RegionBrabant Flamand
Brewed beersLambic, Blond, White
First brew1999
CertificationOrganic agriculture (AB)
Our favoritesGolden Blend, Hommage

The three fountain gueuzerie

The story goes back to 1883, when Jacobus Vanderlinden built an inn in the village of Beersel, a commune on the outskirts of Brussels. It is said that the inn had three porcelain beer pumps to serve lambic, kriek and faro, which gave the place its name.

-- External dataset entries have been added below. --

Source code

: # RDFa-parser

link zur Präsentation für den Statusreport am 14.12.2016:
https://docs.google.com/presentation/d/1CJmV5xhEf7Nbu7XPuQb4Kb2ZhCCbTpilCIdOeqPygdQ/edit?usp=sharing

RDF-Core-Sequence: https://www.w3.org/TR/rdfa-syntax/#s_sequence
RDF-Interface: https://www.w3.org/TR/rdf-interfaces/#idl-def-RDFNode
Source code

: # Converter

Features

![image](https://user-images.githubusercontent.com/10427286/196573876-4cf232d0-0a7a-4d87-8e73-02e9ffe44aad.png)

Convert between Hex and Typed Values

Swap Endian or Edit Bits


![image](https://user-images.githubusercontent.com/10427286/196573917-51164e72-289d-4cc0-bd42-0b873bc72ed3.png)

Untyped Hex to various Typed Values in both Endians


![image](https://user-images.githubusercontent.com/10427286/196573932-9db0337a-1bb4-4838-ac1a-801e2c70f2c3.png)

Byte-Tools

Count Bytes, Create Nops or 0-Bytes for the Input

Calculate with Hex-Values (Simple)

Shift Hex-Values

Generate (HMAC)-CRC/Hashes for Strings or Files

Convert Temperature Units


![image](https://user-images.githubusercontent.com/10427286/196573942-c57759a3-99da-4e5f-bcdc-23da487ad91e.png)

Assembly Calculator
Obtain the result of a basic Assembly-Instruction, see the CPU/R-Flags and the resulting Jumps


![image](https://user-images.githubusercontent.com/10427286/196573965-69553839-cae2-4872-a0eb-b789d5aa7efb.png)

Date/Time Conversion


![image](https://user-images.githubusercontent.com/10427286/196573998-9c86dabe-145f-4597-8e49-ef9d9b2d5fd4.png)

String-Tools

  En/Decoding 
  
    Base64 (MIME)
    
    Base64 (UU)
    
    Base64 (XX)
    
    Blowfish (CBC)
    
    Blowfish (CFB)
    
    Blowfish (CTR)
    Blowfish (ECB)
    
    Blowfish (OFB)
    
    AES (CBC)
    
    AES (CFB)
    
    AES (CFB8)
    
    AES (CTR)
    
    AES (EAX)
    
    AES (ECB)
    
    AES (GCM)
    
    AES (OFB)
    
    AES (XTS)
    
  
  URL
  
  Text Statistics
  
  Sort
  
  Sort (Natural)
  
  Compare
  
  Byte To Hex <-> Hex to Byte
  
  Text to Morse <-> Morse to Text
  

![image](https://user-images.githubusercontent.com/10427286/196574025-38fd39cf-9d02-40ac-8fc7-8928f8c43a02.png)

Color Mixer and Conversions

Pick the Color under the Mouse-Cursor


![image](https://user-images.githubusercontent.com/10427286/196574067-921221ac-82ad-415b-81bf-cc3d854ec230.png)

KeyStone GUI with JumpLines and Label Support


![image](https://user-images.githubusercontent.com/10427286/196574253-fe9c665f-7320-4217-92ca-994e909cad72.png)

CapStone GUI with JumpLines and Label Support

In 1953, the business was taken over by the De Belder family, when Gaston bought it and continued to develop the beer business of the time. At that time, Drie Fonteinen bought mash from other brewers in the region, such as Girardin, Boon or Lindemans, and assembled it to produce gueuzes.

In 1999, Armand De Belder, who had been in charge since the early 1980s, started to transform the gueuzerie into a brewery, brewing their own spontaneously fermenting beers for the first time, while continuing to purchase wort from other brewers. The necessary equipment is bought from the Piedboeuf brewery, while the barrels come mainly from Italy and are all "second-hand".

Today 3 Fonteinen still works with four different brewers to create their blends, including the famous Oude Gueuze, while the Armand and Gaston cuvée is only made from their own beers. Approximately 75% of the production is brewed on site and the remaining 25% is purchased, for an annual production of approximately 3,500 hl.

The brewery is very active in researching the cereals needed for its production, and works with Belgian farmers and growers to replant old or extinct varieties. Indeed, less than 4% of the beers brewed in Belgium today are made with original Belgian varieties, which are too often replaced by modified or processed cereals.

Another area of development is hybrids between beers and wines, blends with Muscat Bleu, Dornfelder, etc. an explosion of fruit and freshness. To be continued!